_Aim of the exercise:_ Set every record down again exactly. Do not carry over the pictures.

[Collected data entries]
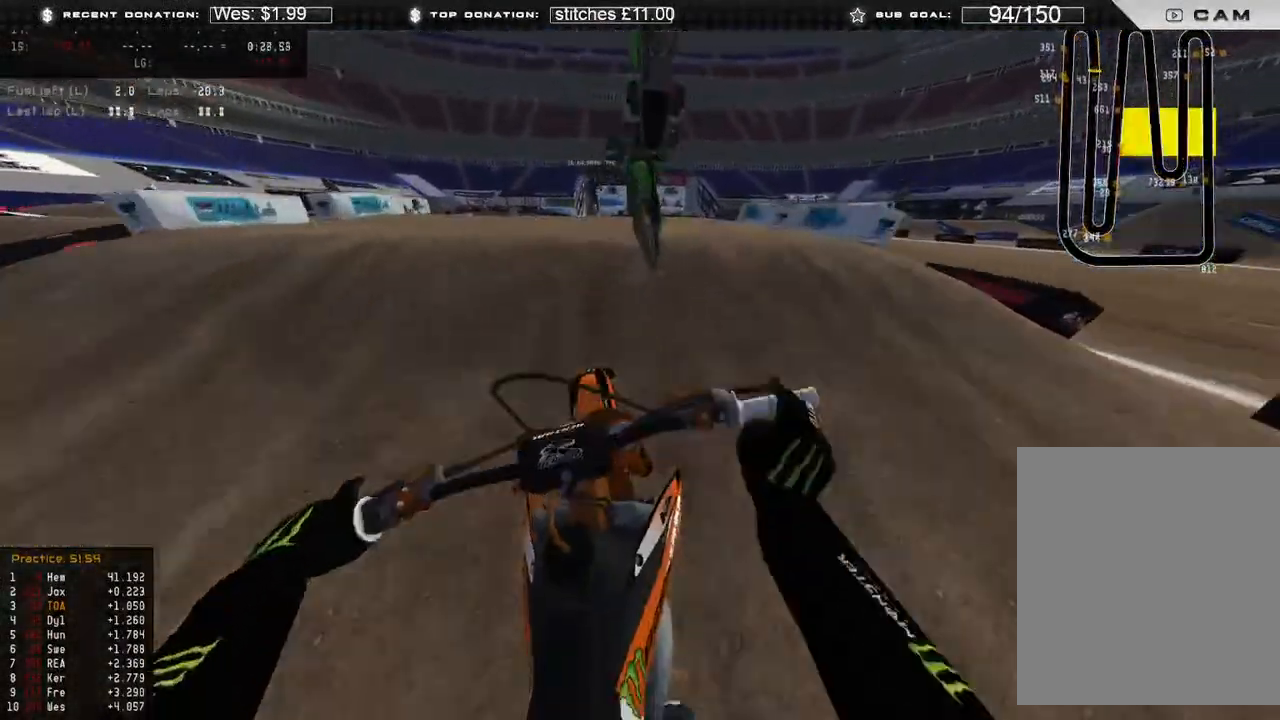
{"dt_ms": 500, "buttons": ["L2"], "left_stick": "up-right", "right_stick": "up-right", "events": [[83, "right_stick", "up-right"], [383, "left_stick", "up-right"], [400, "R2", "up"], [500, "L2", "down"]]}
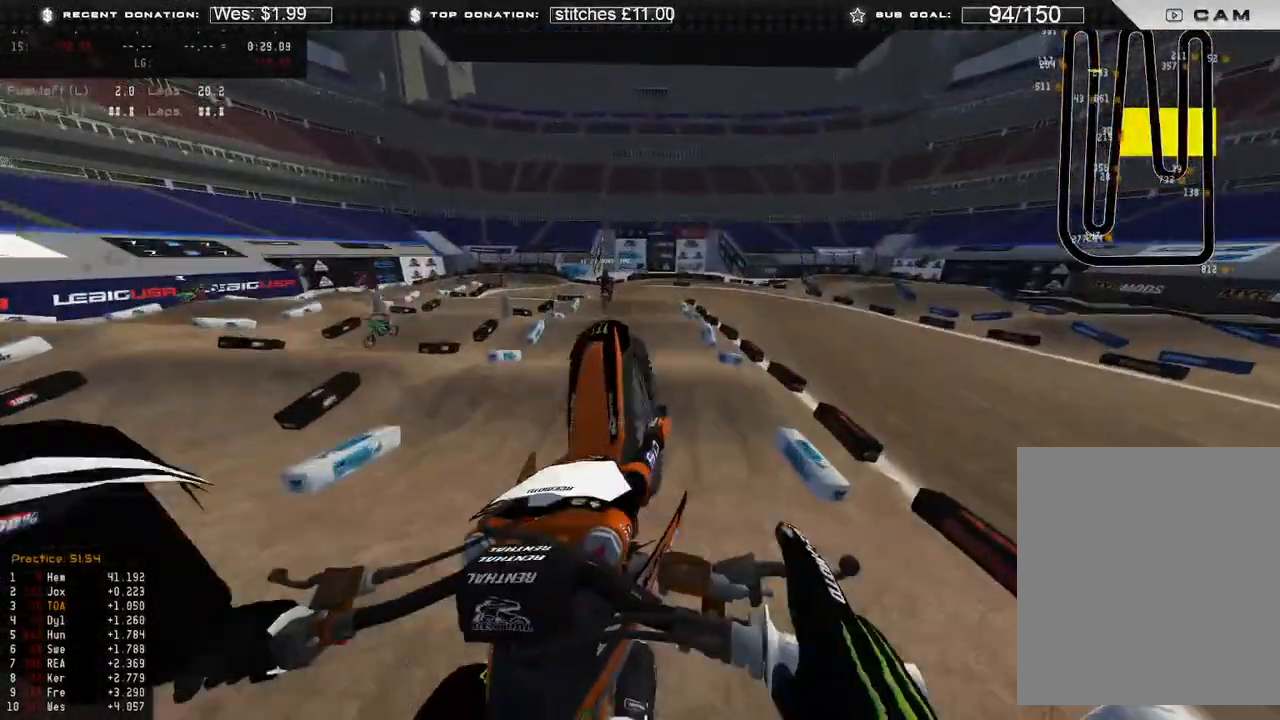
{"dt_ms": 500, "buttons": ["L2"], "left_stick": "up-right", "right_stick": "right", "events": [[17, "X", "down"], [150, "X", "up"], [433, "right_stick", "right"]]}
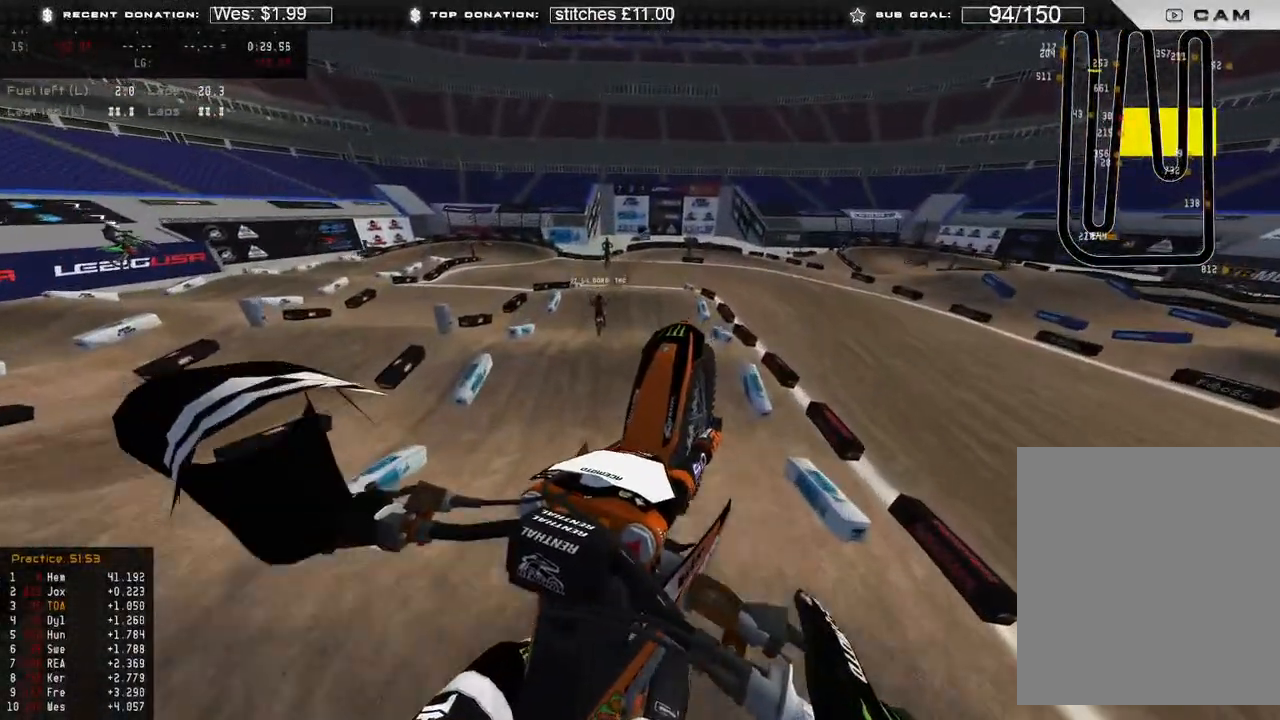
{"dt_ms": 500, "buttons": ["L1", "R2"], "left_stick": "up-right", "right_stick": "down-right", "events": [[167, "L2", "up"], [317, "left_stick", "center"], [350, "L1", "down"], [400, "left_stick", "up-right"], [433, "right_stick", "down-right"], [467, "R2", "down"]]}
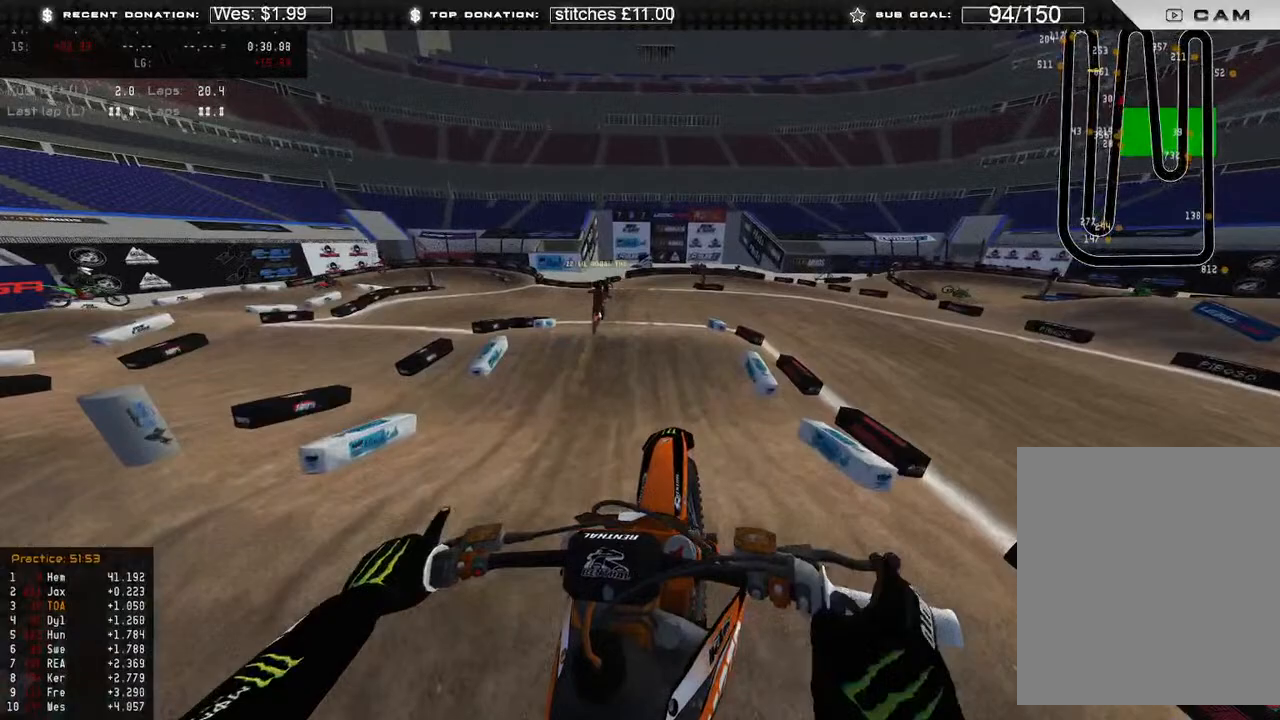
{"dt_ms": 500, "buttons": ["R2"], "left_stick": "up-right", "right_stick": "down", "events": [[117, "L1", "up"], [117, "right_stick", "down"]]}
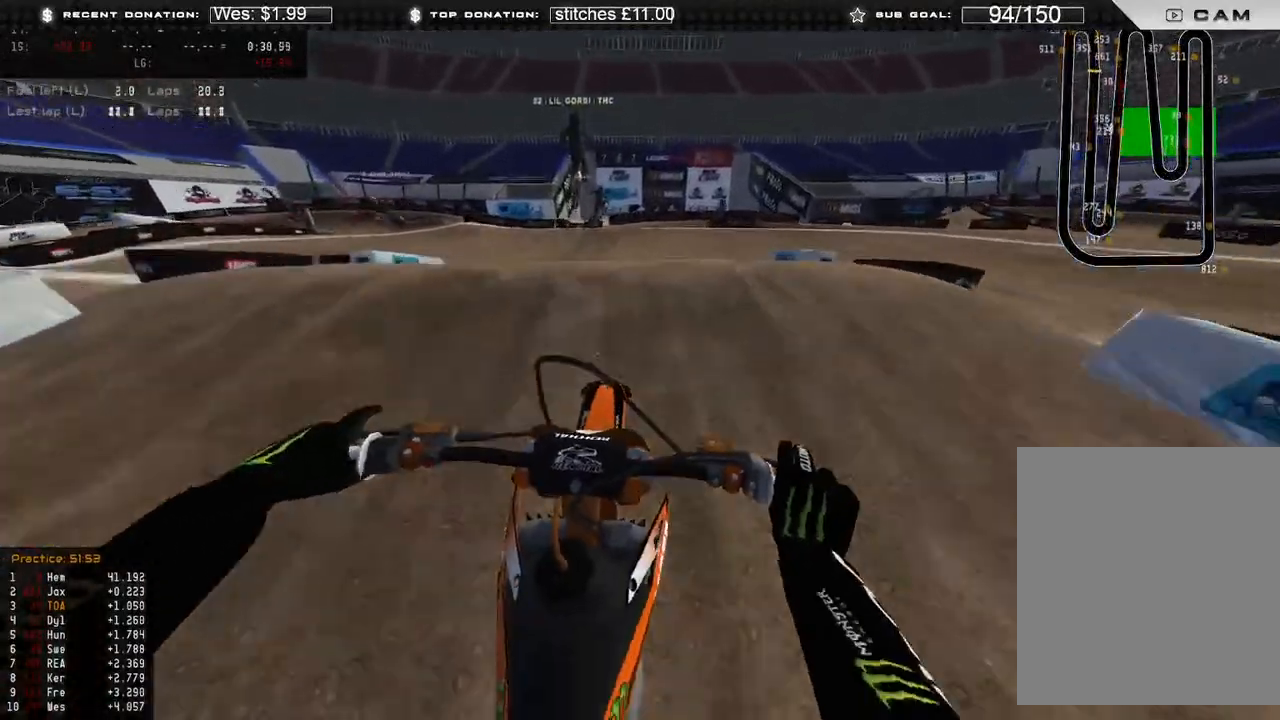
{"dt_ms": 500, "buttons": [], "left_stick": "up", "right_stick": "right", "events": [[67, "R2", "up"], [250, "R2", "down"], [300, "left_stick", "up"], [317, "right_stick", "right"], [367, "R2", "up"]]}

_Output for this exercise:_
{"dt_ms": 500, "buttons": ["L2"], "left_stick": "up-right", "right_stick": "up-right", "events": [[83, "right_stick", "up-right"], [383, "left_stick", "up-right"], [400, "R2", "up"], [500, "L2", "down"]]}
{"dt_ms": 500, "buttons": ["L2"], "left_stick": "up-right", "right_stick": "right", "events": [[17, "X", "down"], [150, "X", "up"], [433, "right_stick", "right"]]}
{"dt_ms": 500, "buttons": ["L1", "R2"], "left_stick": "up-right", "right_stick": "down-right", "events": [[167, "L2", "up"], [317, "left_stick", "center"], [350, "L1", "down"], [400, "left_stick", "up-right"], [433, "right_stick", "down-right"], [467, "R2", "down"]]}
{"dt_ms": 500, "buttons": ["R2"], "left_stick": "up-right", "right_stick": "down", "events": [[117, "L1", "up"], [117, "right_stick", "down"]]}
{"dt_ms": 500, "buttons": [], "left_stick": "up", "right_stick": "right", "events": [[67, "R2", "up"], [250, "R2", "down"], [300, "left_stick", "up"], [317, "right_stick", "right"], [367, "R2", "up"]]}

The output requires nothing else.